L’OTAN n’a pas immédiatement commenté les messages de Trump, mais l’incident a ravivé les doutes sur l’engagement américain envers l’alliance. Les dépenses militaires des pays membres de l’OTAN ont été un point de friction constant entre Trump et ses alliés européens.
Malgré la controverse, Trump a annoncé son intention de discuter de la question du Groenland lors de rencontres bilatérales à la marge du Forum économique mondial de Davos. Il a minimisé la possibilité d’une opposition de la part de ses alliés européens, affirmant qu’ils ne “s’opposeraient pas trop” à ses ambitions. Lors d’une brève interview avec NBC News, il n’a pas exclu l’utilisation de la force pour atteindre ses objectifs.
L’escalade verbale de Trump s’accompagne d’une rhétorique de plus en plus agressive. Il a affirmé qu’il ne se sentait plus “obligé de penser uniquement à la paix”, liant son désir d’acquérir le Groenland à son échec à remporter le prix Nobel de la paix. Il a également menacé d’imposer des tarifs douaniers de 200 % sur les vins et champagnes français, dans une tentative apparente de forcer Macron à se rallier à son “Conseil de la paix”.

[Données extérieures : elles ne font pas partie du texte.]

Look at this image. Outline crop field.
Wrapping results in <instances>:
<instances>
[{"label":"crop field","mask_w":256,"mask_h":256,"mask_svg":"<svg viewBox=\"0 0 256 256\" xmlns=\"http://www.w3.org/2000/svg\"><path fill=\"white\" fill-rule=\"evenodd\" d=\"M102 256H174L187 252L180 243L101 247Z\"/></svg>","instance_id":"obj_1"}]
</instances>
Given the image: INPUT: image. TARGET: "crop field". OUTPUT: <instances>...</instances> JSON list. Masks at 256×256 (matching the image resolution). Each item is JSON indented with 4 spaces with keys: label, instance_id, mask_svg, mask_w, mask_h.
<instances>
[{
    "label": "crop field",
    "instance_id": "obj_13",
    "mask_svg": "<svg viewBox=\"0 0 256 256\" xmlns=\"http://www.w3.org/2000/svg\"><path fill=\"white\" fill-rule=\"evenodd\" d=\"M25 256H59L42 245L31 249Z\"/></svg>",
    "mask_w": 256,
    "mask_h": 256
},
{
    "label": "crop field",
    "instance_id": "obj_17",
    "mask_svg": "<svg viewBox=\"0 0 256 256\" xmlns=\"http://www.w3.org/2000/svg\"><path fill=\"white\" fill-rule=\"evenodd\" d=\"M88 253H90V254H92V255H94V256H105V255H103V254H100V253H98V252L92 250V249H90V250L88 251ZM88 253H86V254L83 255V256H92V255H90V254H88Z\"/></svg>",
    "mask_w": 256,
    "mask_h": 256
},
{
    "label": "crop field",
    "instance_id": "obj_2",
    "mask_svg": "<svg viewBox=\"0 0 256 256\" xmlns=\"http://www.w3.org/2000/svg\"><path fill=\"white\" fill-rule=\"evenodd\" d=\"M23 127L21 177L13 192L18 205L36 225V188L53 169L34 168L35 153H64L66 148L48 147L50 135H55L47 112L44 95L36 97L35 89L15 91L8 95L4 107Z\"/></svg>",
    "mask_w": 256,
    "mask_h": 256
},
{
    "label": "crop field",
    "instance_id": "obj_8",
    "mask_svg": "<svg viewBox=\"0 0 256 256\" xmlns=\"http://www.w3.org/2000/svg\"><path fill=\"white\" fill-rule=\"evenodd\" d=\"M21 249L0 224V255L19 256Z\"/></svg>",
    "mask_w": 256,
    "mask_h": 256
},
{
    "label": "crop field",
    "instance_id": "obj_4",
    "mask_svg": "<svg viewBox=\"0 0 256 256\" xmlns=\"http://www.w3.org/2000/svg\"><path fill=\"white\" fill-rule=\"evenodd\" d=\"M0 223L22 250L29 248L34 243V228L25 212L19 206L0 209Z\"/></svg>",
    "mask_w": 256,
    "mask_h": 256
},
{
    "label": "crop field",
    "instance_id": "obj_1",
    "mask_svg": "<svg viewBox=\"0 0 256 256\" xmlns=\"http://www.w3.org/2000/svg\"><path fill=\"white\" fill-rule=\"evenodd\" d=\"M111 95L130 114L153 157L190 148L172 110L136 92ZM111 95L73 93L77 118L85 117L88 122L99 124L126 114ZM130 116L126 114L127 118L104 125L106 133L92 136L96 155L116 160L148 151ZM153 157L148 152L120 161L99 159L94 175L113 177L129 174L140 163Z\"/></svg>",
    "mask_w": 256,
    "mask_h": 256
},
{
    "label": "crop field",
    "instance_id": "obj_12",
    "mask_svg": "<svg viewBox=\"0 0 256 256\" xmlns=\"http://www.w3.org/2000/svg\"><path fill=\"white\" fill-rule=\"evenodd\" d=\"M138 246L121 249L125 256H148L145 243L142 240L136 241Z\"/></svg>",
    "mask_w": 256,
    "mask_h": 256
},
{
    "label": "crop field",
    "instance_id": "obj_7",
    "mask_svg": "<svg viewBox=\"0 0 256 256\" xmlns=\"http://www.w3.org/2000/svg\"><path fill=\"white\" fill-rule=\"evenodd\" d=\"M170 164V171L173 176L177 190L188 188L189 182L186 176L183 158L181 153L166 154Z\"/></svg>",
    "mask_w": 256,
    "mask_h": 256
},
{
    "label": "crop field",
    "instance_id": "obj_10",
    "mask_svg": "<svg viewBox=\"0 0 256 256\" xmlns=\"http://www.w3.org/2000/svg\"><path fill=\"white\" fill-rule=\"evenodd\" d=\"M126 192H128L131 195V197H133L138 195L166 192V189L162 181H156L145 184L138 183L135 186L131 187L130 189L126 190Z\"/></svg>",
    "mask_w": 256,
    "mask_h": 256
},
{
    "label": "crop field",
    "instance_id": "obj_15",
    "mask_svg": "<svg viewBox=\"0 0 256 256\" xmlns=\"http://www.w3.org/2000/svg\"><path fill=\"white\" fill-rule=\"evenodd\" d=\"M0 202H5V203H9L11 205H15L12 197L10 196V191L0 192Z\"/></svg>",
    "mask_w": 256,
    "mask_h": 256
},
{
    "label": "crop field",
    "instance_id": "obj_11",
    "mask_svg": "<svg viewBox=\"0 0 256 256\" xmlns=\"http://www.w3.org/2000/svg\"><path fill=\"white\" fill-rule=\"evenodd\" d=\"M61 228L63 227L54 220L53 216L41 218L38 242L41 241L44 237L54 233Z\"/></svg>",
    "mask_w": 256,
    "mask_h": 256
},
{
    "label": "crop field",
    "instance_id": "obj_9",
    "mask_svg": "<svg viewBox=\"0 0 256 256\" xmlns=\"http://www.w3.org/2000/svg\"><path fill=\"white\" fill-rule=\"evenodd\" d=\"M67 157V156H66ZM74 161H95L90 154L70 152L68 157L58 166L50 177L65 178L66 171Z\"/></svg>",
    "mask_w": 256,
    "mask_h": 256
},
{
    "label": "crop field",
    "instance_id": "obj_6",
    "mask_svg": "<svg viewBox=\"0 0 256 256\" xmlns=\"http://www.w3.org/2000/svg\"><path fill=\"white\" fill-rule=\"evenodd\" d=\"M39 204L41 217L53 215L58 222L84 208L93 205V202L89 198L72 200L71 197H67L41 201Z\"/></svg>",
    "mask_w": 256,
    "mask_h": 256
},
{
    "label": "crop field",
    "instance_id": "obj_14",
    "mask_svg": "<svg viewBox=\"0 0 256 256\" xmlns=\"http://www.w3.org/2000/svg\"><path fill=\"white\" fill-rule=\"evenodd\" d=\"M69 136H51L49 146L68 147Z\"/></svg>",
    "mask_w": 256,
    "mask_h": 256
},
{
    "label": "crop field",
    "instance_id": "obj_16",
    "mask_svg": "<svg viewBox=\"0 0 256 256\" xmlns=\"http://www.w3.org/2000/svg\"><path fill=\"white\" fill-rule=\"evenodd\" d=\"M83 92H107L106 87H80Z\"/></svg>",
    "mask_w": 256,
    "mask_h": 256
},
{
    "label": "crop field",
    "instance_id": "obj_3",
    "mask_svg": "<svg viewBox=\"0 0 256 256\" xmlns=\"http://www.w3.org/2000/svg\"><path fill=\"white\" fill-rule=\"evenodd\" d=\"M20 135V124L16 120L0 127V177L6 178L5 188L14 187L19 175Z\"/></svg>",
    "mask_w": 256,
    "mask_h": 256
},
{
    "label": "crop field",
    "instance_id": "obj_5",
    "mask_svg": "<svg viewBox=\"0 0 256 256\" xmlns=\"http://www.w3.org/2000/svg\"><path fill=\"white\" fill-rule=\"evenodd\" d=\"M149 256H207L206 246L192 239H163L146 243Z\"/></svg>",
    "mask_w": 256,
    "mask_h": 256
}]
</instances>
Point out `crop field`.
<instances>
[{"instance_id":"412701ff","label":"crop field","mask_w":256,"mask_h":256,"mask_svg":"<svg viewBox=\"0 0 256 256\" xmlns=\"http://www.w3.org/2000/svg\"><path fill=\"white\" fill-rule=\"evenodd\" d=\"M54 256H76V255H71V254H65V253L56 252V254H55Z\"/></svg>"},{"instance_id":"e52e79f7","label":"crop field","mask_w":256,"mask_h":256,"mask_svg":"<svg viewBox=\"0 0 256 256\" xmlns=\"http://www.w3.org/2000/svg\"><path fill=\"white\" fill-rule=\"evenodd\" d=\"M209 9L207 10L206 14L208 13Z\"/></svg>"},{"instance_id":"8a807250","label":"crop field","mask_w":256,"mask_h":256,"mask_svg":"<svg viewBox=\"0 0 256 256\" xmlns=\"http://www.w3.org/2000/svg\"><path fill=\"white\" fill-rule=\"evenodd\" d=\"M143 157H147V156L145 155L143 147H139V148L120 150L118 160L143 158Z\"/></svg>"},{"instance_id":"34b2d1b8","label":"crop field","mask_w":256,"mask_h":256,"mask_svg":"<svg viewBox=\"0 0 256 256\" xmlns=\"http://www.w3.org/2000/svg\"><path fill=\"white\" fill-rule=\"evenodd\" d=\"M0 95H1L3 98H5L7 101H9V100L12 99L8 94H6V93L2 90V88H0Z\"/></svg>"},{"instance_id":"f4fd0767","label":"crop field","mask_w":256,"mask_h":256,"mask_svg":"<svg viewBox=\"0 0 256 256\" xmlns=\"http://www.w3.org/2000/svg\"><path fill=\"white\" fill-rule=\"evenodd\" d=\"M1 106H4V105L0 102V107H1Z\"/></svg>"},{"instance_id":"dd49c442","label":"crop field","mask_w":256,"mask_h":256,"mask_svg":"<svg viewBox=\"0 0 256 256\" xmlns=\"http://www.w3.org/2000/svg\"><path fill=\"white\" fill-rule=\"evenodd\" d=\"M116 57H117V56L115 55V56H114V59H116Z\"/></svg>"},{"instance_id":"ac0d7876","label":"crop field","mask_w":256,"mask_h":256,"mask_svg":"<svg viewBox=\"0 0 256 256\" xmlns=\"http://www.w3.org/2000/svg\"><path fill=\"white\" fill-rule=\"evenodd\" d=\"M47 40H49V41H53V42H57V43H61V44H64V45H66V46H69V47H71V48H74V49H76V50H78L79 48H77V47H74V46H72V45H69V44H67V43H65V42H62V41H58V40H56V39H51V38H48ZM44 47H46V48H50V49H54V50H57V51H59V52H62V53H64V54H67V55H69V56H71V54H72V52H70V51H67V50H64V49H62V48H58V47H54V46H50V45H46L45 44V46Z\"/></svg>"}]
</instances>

La réponse de l’Élysée a été ferme. Une source proche de Macron a déclaré que les menaces de tarifs douaniers étaient “inacceptables et inefficaces” et que le président français ne prévoyait pas de donner une réponse favorable à l’invitation de Trump à rejoindre son “Conseil de la paix”, privilégiant le cadre des Nations Unies.
Malgré le chaos diplomatique, certains membres de l’administration Trump ont tenté de minimiser les tensions. Le secrétaire au Trésor, Scott Bessent, a exhorté les partenaires européens à “prendre leur mal en patience” et à laisser la situation “évoluer”. Il a affirmé que les relations américano-européennes n’avaient “jamais été aussi bonnes”.
Les dirigeants européens se réuniront jeudi pour une réunion de crise afin d’évaluer leur réponse à la menace de tarifs douaniers de Trump et à sa campagne pour acquérir le Groenland. L’avenir des relations transatlantiques semble plus incertain que jamais.
[Image d’une patrouille de soldats danois au Groenland, légende : Des soldats danois s’entraînent au Groenland, illustrant la présence militaire danoise sur l’île.]
[Vidéo intégrée d’un reportage de NBC News sur la situation au Groenland, avec des interviews d’experts et des images de l’île.]
[Tweet de Donald Trump sur le Groenland, intégré pour illustrer sa communication directe sur le sujet.]